■ EXERCISE DIRECTIONS
Would you count how many lines of the material below hold the string "wall"? Give only the number.
+ + + + + + +
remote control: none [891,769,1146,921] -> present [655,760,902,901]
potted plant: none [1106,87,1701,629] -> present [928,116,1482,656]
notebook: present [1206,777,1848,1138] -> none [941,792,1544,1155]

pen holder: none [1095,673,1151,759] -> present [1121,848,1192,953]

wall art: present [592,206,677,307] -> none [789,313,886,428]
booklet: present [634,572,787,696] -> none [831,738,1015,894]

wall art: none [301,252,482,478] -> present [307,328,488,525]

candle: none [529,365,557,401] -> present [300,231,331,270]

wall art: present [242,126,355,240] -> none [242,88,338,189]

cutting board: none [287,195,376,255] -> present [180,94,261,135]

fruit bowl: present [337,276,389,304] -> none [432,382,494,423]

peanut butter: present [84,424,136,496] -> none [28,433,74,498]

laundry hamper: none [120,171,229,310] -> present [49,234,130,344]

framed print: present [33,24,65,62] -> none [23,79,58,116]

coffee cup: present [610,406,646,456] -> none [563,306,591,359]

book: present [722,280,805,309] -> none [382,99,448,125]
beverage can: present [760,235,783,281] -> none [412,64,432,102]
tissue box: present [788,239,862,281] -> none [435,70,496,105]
+ + + + + + +
■ RESULT OF THIS TASK
3